Let us all be glad you’re not making any treatment decisions.

> Clearly if anal oxygen proves to be safer and as effective then it will be adopted. No one is disputing that.

Could've fooled me with how dismissive you were.

> My point was that every decision in medicine s based on risk and benefit.

Then there should be no problem with highlighting the risks so people realise that alternatives are worth it not just as somehow inferior "second standard" as implied by the person I was replying to, but as equal or better solution.

To clarify for you (again), my comment was regarding your unfounded derision of existing, proven, lifesaving technologies—I was not dismissing of the technique proposed in the article.

I don't think _"F### ventilators. They damage the patient's lungs, and laying tubes into the trachea requires traumatic surgery and carries significant secondary infection risk"_ is really offering an informed or balanced discussion of the risks and benefits of intubation and ventilation hence my initial reply.

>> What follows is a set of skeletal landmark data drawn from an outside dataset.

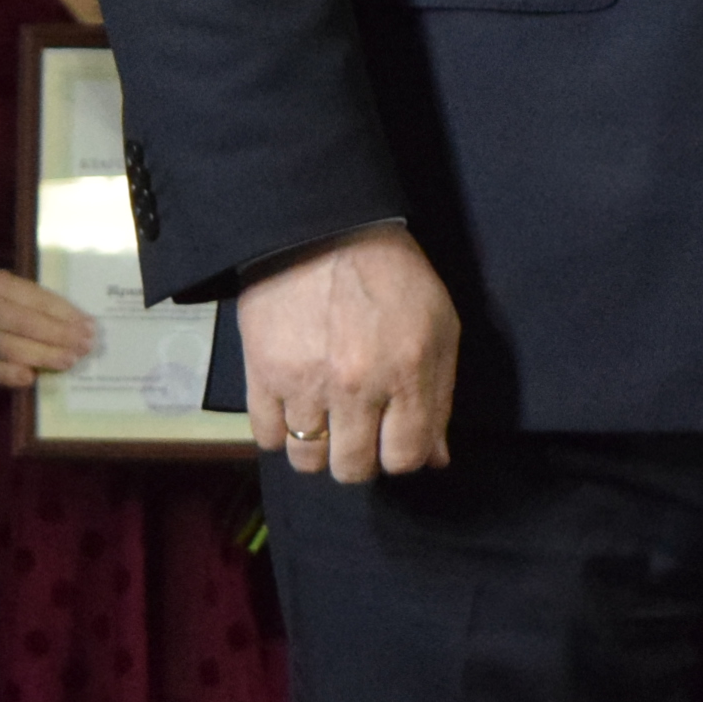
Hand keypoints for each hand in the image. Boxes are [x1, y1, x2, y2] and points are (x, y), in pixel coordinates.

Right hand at [0, 270, 99, 388]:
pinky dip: (10, 374)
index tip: (90, 327)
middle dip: (60, 336)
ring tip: (69, 360)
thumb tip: (82, 324)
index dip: (67, 315)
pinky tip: (31, 378)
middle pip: (26, 324)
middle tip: (85, 346)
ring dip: (44, 356)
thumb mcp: (14, 292)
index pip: (38, 300)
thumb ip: (40, 305)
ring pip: (12, 347)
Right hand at [236, 221, 460, 483]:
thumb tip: (436, 458)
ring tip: (326, 418)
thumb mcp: (439, 327)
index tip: (394, 439)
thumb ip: (440, 396)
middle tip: (359, 430)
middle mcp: (357, 386)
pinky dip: (281, 431)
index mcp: (408, 372)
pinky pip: (267, 438)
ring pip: (307, 461)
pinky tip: (295, 406)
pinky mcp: (262, 375)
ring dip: (318, 448)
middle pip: (353, 469)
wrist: (324, 232)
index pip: (405, 457)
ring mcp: (306, 384)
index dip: (401, 456)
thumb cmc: (393, 278)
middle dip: (359, 458)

On the contrary, this offers an emotive, highly negative, and uninformed opinion with no balance. We are in a time of a global pandemic with the general public now aware of intubation, ventilation, ECMO, CPAP, BiPAP, and other respiratory interventions. Many people and/or their families are having to face or consider these interventions. Your comment is potentially harmful.

Against to be clear, the medical profession is (spoiler alert) acutely aware of the risks and negatives of ventilation, including extended ventilation, ECMO, surgical and percutaneous traches, and every other intervention that is offered. These risks are discussed with patients and families who often lack the domain expertise, it therefore being part of the role of the doctor to explain to the best of their knowledge what options the patient has before them and likely outcomes of the different options. Ultimately (ideally) the patient makes a decision for themselves based on this information.

You can be sure that the nuanced and balanced discussion is a little more informative than "F### ventilators".

If someone gets their health advice off Hackernews comments I'd say they need a psychiatrist first.

Yes, they're the least bad treatment options we have right now, I can still be hyped about potential improvements.

> You can be sure that the nuanced and balanced discussion is a little more informative than "F### ventilators".

I'd rather hope so. I've had to ask "so what health risks were you supposed to inform me about according to the form you want me to sign?" way too many times.